有名配信者である『トイ』の姿を隠すためだ。
「え、嘘っ――――と、トイ様!?」
「どうせ昨夜見てんだろ? 隠す方が面倒だ」
「そっくりさんじゃ、ないのよね?」
「炎上の前、お前が襲われてたところで会っただろ」
「……あっ」
さすがにそれは紺野とトイしか知らないこと。
紺野の顔はみるみるうちに真っ赤に染まった。
正体を明かしたのは、どの道解決するにはこれしかなかったからである。
風呂上がりの顔をガッツリ見られたからな。
疑念のまま放っておいて他人に相談されるよりも、自らバラして釘を刺した方がいいと判断した。
「いいか? 今から配信を始める。タイトルは『炎上中の女子高生ギャルに凸しに行く』だ。そこでお前は俺に問い詰められる立場。オーケー?」
「ま、待ってトイ様。
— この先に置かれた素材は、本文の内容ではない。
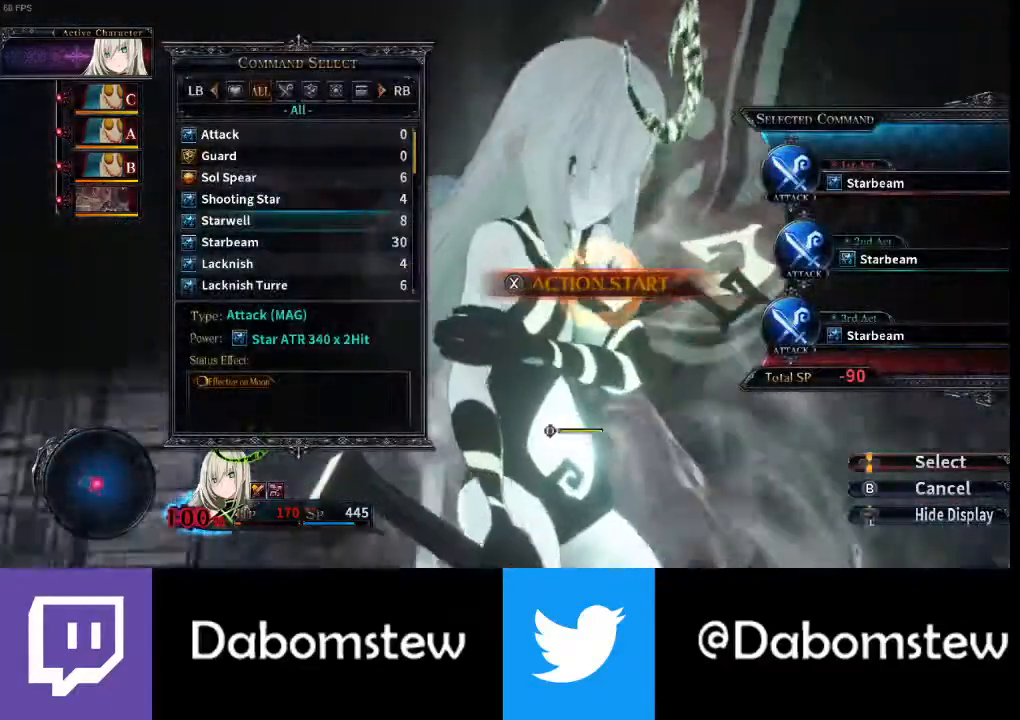
{"buttons": ["DPAD_UP"], "left_stick": "center", "right_stick": "center", "events": []}
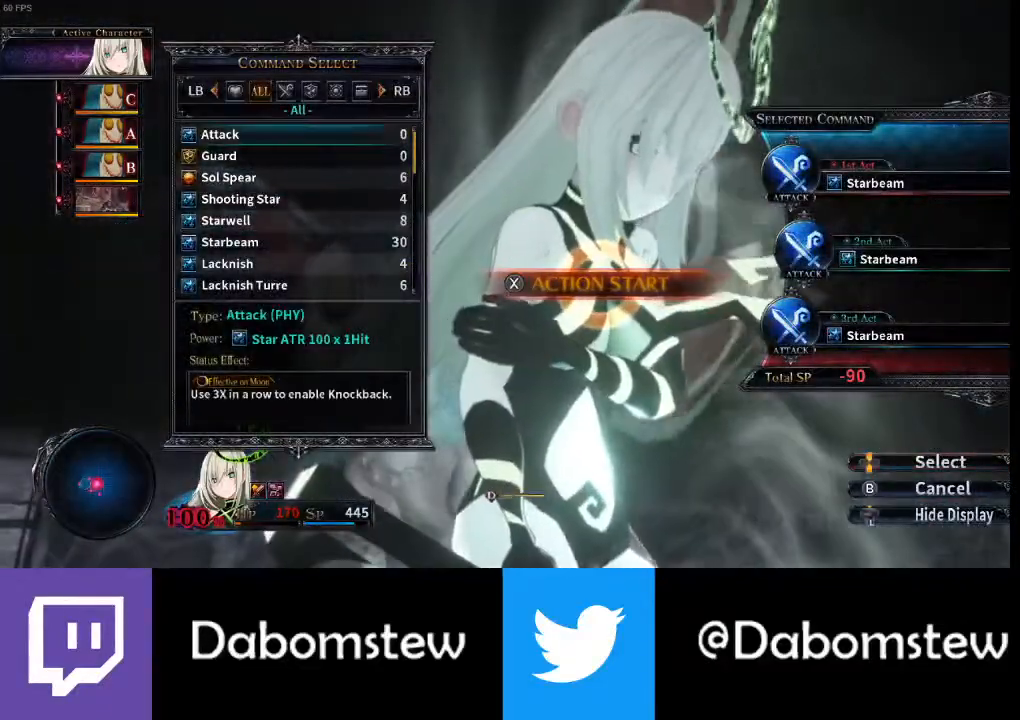
{"buttons": [], "left_stick": "center", "right_stick": "center", "events": [[33, "DPAD_UP", "up"], [167, "DPAD_UP", "down"], [300, "DPAD_UP", "up"]]}
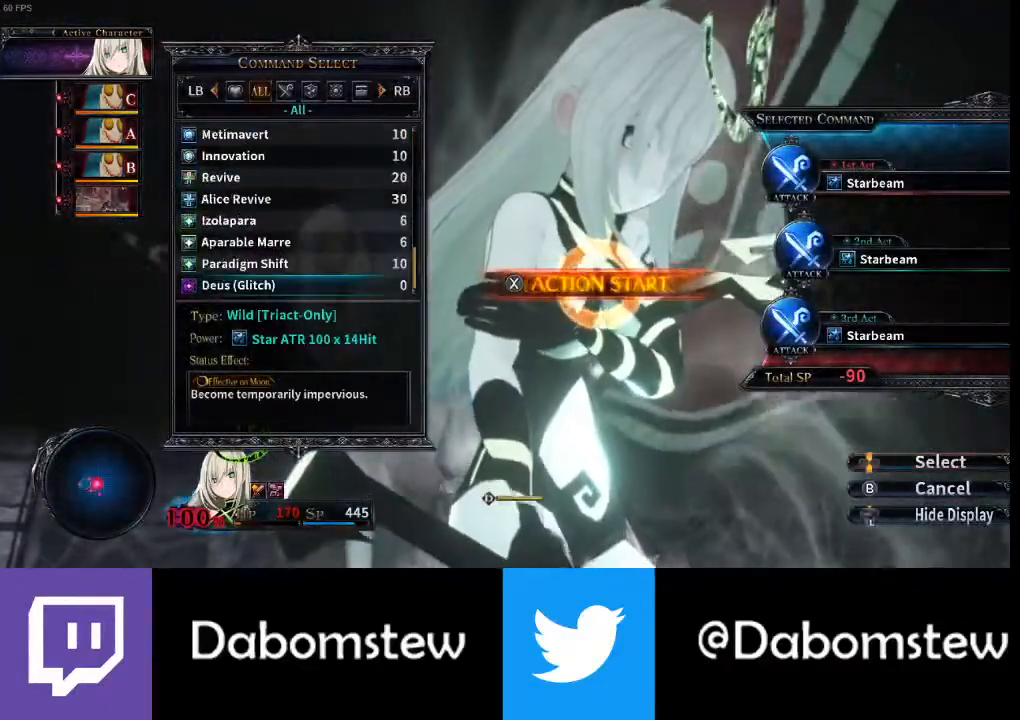
{"buttons": [], "left_stick": "center", "right_stick": "center", "events": [[100, "A", "down"], [200, "A", "up"]]}
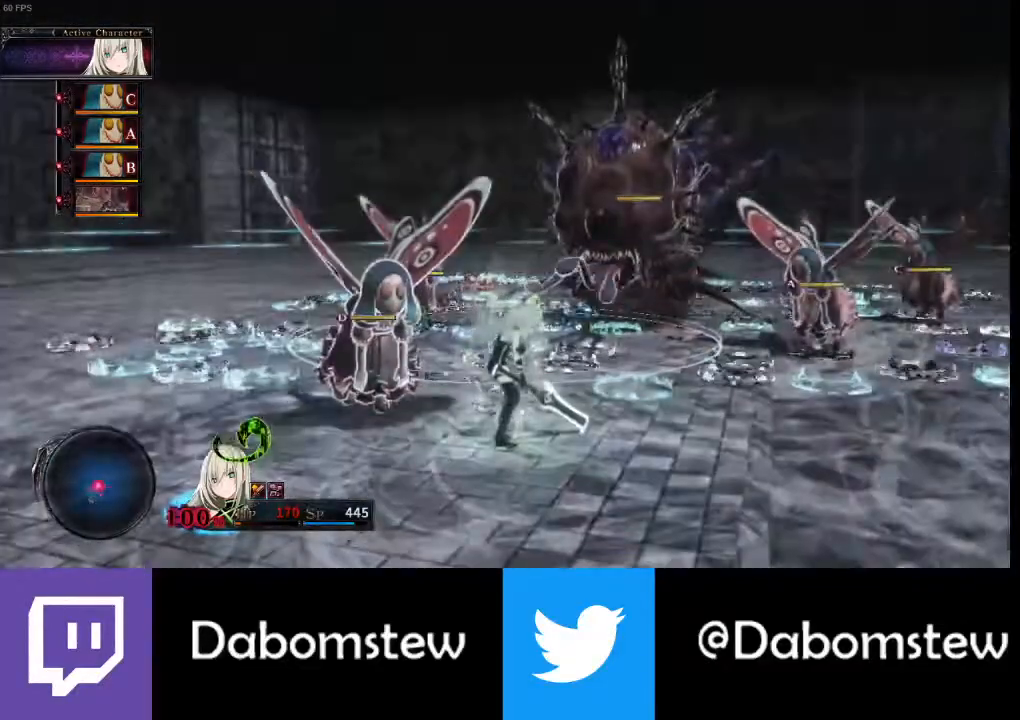
{"buttons": [], "left_stick": "center", "right_stick": "center", "events": [[33, "right_stick", "down"], [200, "right_stick", "down-right"], [433, "right_stick", "center"]]}
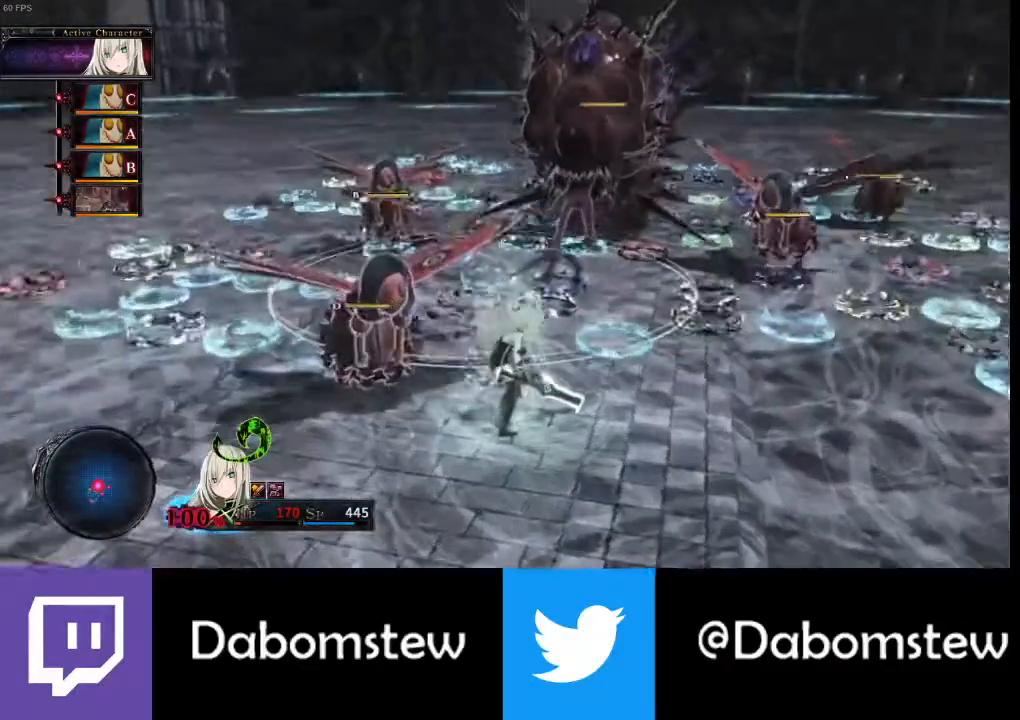
{"buttons": [], "left_stick": "center", "right_stick": "center", "events": [[367, "A", "down"], [467, "A", "up"]]}
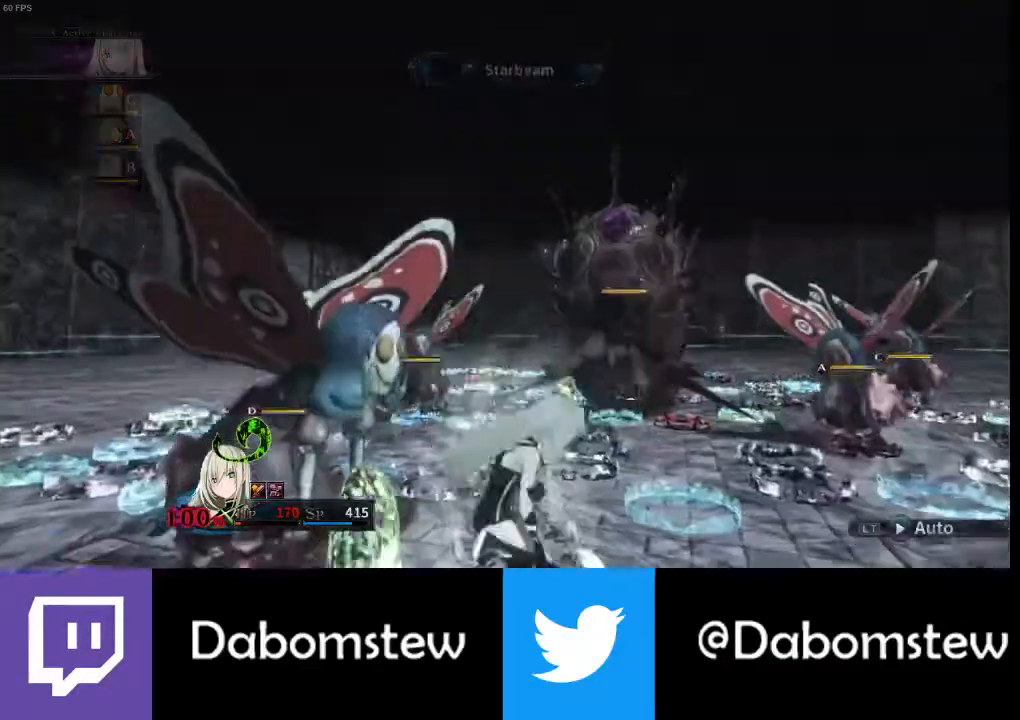
{"buttons": [], "left_stick": "center", "right_stick": "center", "events": [[33, "R1", "down"], [133, "R1", "up"], [233, "R1", "down"], [300, "R1", "up"], [400, "R1", "down"], [467, "R1", "up"]]}
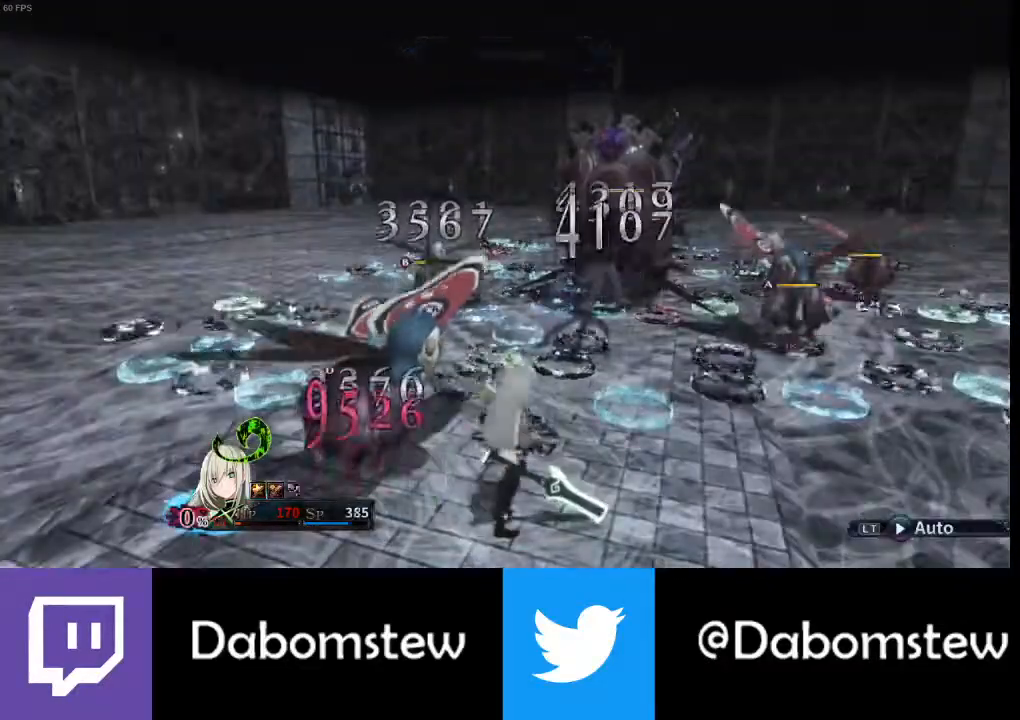
{"buttons": ["R1"], "left_stick": "center", "right_stick": "center", "events": [[33, "R1", "down"], [100, "R1", "up"], [167, "R1", "down"], [267, "R1", "up"], [333, "R1", "down"], [400, "R1", "up"], [467, "R1", "down"]]}
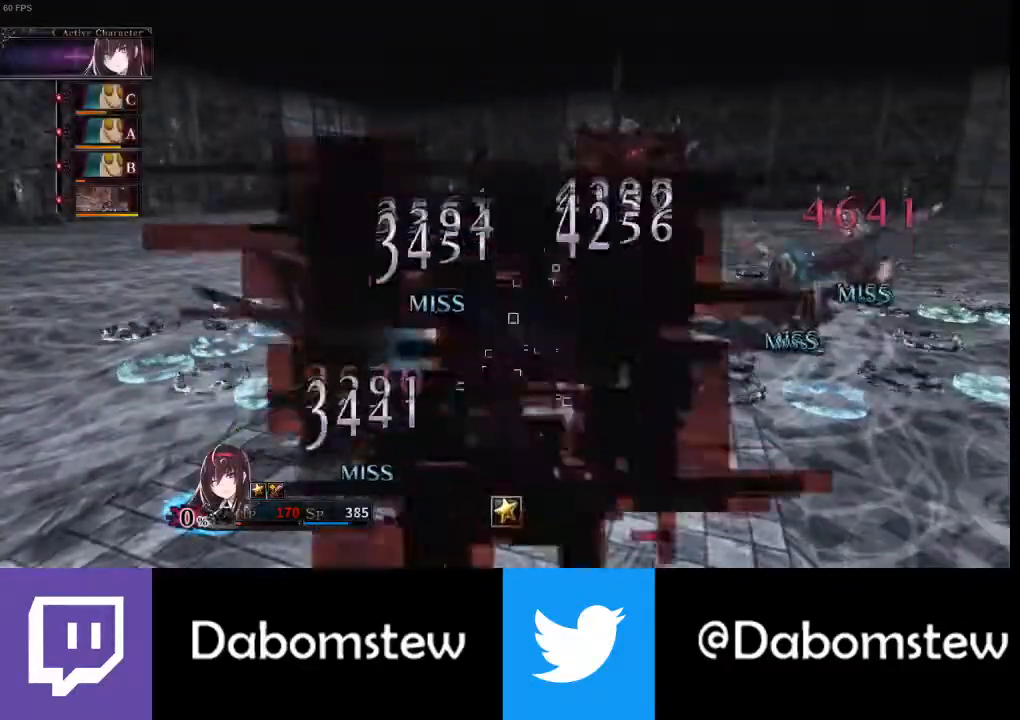
{"buttons": [], "left_stick": "center", "right_stick": "center", "events": [[33, "R1", "up"], [100, "R1", "down"], [200, "R1", "up"], [267, "R1", "down"], [500, "R1", "up"]]}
急なことで頭がぁぁ!」
両手で顔を覆って、興奮しだす紺野。
話が通じているのか怪しいが、諭しておく。
「その……『トイ様』って言い方やめろ」
「な、ななな、なんでですか?」
「わざわざ凸した相手がファンとか、ヤラセを疑われるだろうがっ!」
「ななな、なるほど? でも何て呼べば――」
「呼び捨てでいい。俺もお前を呼び捨てにする」
そのために公園を選んだのだ。
前々からの繋がりを知られてないよう、見かけて捕まえたという体裁にできる。
公園の人気のない場所。
背景にはぼかしを入れるだけ。
この時間の公園はネットも知らない子供ばかりなので、特定を避けるためにも有効的。
配信も長くならないだろうし、大丈夫だろう。
……予想外の問題が生まれてしまったが。
「と、トイさまぁ」
今にも溶けそうな紺野の顔。
大丈夫……か?
もう引き返せないので、不安だ。
紺野の背中を軽く叩き、目を覚まさせる。
「いいか? 赤松結翔の名前を出すな。一応名前はネットに出てないからな。呼称は地味男だ」
「と、トイ様は地味じゃない!」
「赤松結翔の方だっての! あとトイ様って呼び方やめろって言ってるだろ!」
「ご、ごめんなしゃい。気を付ける」
炎上をどうにかする為には、多少強く言っておかないといけない。
聞いてくれる範囲で、指示を示しておく。
「配信中、俺はお前に地味男への恋心を煽る。だから乃彩は全部否定してくれ。いいか?」
「わっわかった」
「……顔がニヤけてるのは?」
「だってトイさ……トイに乃彩って呼び捨てにしてくれて嬉しくて」
「ニヤけるのも禁止だ。我慢しろ」
俺が命令すると、しょんぼりしたのか悲しそうな顔をする紺野。
ダメかと思ったが、今の悲壮感あふれる表情は俺の求めていたものである。
不安はあっても、やるしかない。
カメラを準備して、俺と紺野は変装を解いた。
俺は私服を着ているが、紺野は制服である。
「乃彩だって最初こそ怒りもあったろ。本当は嘘コクだって俺を虐めるためじゃないのに、勝手に悪役にされて納得いかなかった……そうだろ?」
「それは――」
「安心しろ。俺はお前の味方だ」
配信ボタンを押す。
緊張した紺野の手を握り、何とか落ち着かせたところで配信は開始された。
「映ってるかな? ようこそ『T0Yチャンネル』へ。えっタイトルが復活配信じゃない? 配信開始3秒でそう急かすなって」
カメラに向けて、シニカルに笑って見せた。
超速で流れるコメント。増え続ける視聴者数。
その中に潜む喜怒哀楽といった感情。
だが、炎上騒ぎもこれからが本番だ。
(俺はいつだって、炎上させる側の人間だからな)
エンターテイメントを――始めよう。